Acabo de terminar de leer De ratones y hombres y estoy hundida. ¿Qué harías por un sueño? ¿Cómo reaccionarías si por culpa de una tercera persona todas tus esperanzas y expectativas se derrumbasen frente a ti? En esa tesitura me ha puesto la novela de John Steinbeck y es esa tesitura la que causa el gran dilema del lector, que choca con la fría firmeza del protagonista.
Nunca hubiera esperado de una novela tan breve el encontrar esta intensidad, profundidad y complejidad.

La obra nos cuenta una historia sencialla: Lenny y George viajan juntos. Son muy diferentes, pero la vida los ha unido desde jóvenes. George es inteligente, frente a Lenny que, pese a ser un buenazo, tiene cierto retraso. Lenny es inocente, irreflexivo e impulsivo; lo que mezclado con su fuerza implica peligro y dolor. Y George se ve obligado a hacerse cargo de Lenny, a ser el responsable de ambos, a tomar las decisiones y a ser un nómada por culpa de los actos de Lenny. Hasta que se cansa.
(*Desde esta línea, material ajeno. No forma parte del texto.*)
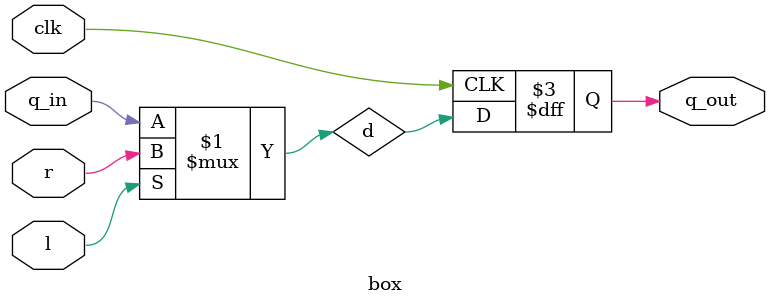
<source format=v>
module top_module (
	input [2:0] SW,      // R
	input [1:0] KEY,     // L and clk
	output [2:0] LEDR);  // Q
    box box1(.r(SW[0]), .q_in(LEDR[2]), .clk(KEY[0]), .l(KEY[1]), .q_out(LEDR[0]));
    box box2(.r(SW[1]), .q_in(LEDR[0]), .clk(KEY[0]), .l(KEY[1]), .q_out(LEDR[1]));
    wire a;
    assign a = LEDR[1] ^ LEDR[2];
    box box3(.r(SW[2]), .q_in(a), .clk(KEY[0]), .l(KEY[1]), .q_out(LEDR[2]));
endmodule

module box (input r, q_in, clk, l, output q_out);
    wire d;
    assign d = l ? r : q_in;
    always @(posedge clk) begin
        q_out = d;
    end
endmodule
</source>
También tengo que decir que el desarrollo de la historia engaña. Va pausada, progresando tranquilamente y con serenidad hasta que alcanza un punto de inflexión y comienza a caer estrepitósamente, a toda velocidad, hacia el desastre. Por eso es magnífica, por el cambio de ritmo que sorprende y engancha a partes iguales.
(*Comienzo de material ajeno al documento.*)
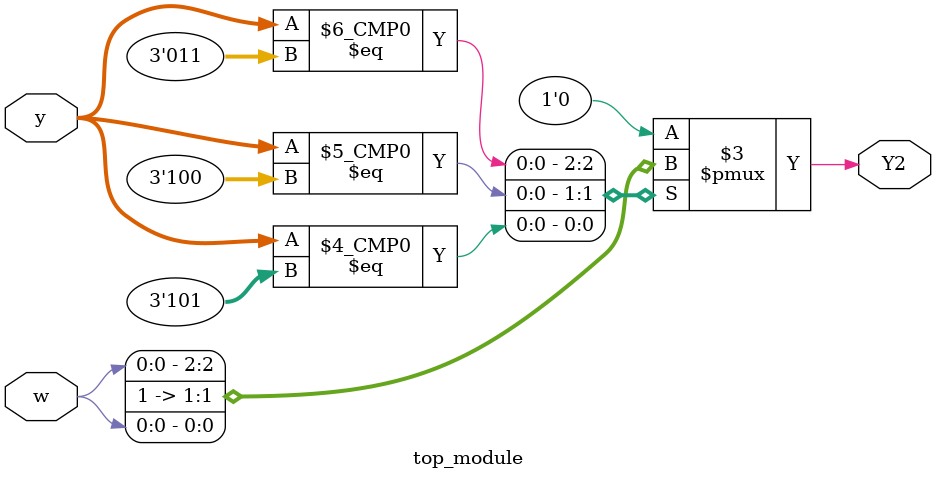
<source format=sv>
module top_module(
    input [3:1] y,
    input w,
    output reg Y2);
    
    always @(*) begin
        case (y)
            3'b000: Y2 = 1'b0;                      // State A -> Y2 is 0 (always)
            3'b001: Y2 = 1'b0;                      // State B -> Y2 is 0 during transition (next state depends on w)
            3'b010: Y2 = 1'b0;                      // State C -> Y2 is 0 (always)
            3'b011: Y2 = w;                         // State D -> Y2 depends on w for next state
            3'b100: Y2 = 1'b1;                      // State E -> Y2 is 1 (always)
            3'b101: Y2 = w;                         // State F -> Y2 depends on w for next state
            default: Y2 = 1'b0;                     // Default case for safety
        endcase
    end
    
endmodule

</source>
Se podría decir que esta es una novela de descripciones. Todos los capítulos comienzan con una detallada descripción del entorno, del ambiente, del paisaje; aludiendo bucólicamente a sensaciones placenteras y relajantes. De las descripciones saltamos a la acción, de forma que las sensaciones encontradas realzan los anhelos de los protagonistas: vivir tranquilos y libres, independientes de cualquier capataz. Ser felices, en definitiva. Un gran sueño que es factible aunque pende de un hilo. El problema es que quien tiene las tijeras nunca sabe lo que hace.
Nunca había oído hablar de este libro hasta que Sawyer, de Perdidos, dice haberlo leído; Ben lo parafrasea en su presencia e incluso puede que le sirva como referencia para su forma de actuar. De ahí nació mi interés en un primer momento. Por eso y porque mi compañera Carmen me dijo que era un gran libro. Y si alguien suele tener buen criterio hay que tenerlo en cuenta. Siguiendo el hilo de Sawyer, en la Lostpedia (no me lo podía creer, pero era necesaria, sin duda) hay un artículo sobre la novela en el que aparecen las semejanzas entre argumentos, sobre todo en el capítulo “Every man for himself“:
Uno de los momentos más desgarradores de la historia está relacionado con el perro de Candy. Si no sientes compasión por Candy, si no te compadeces de él, del animal; y si no odias a Carlson por ello no tienes corazón. ¡Estás muerto!
Por cierto, que en el blog The List Universe lo citan como el séptimo clásico que en algún momento fue prohibido de mayor calidad literaria. Interesante. El Ulises de Joyce está el primero. Joe, ¿hasta cuándo voy a posponer su lectura?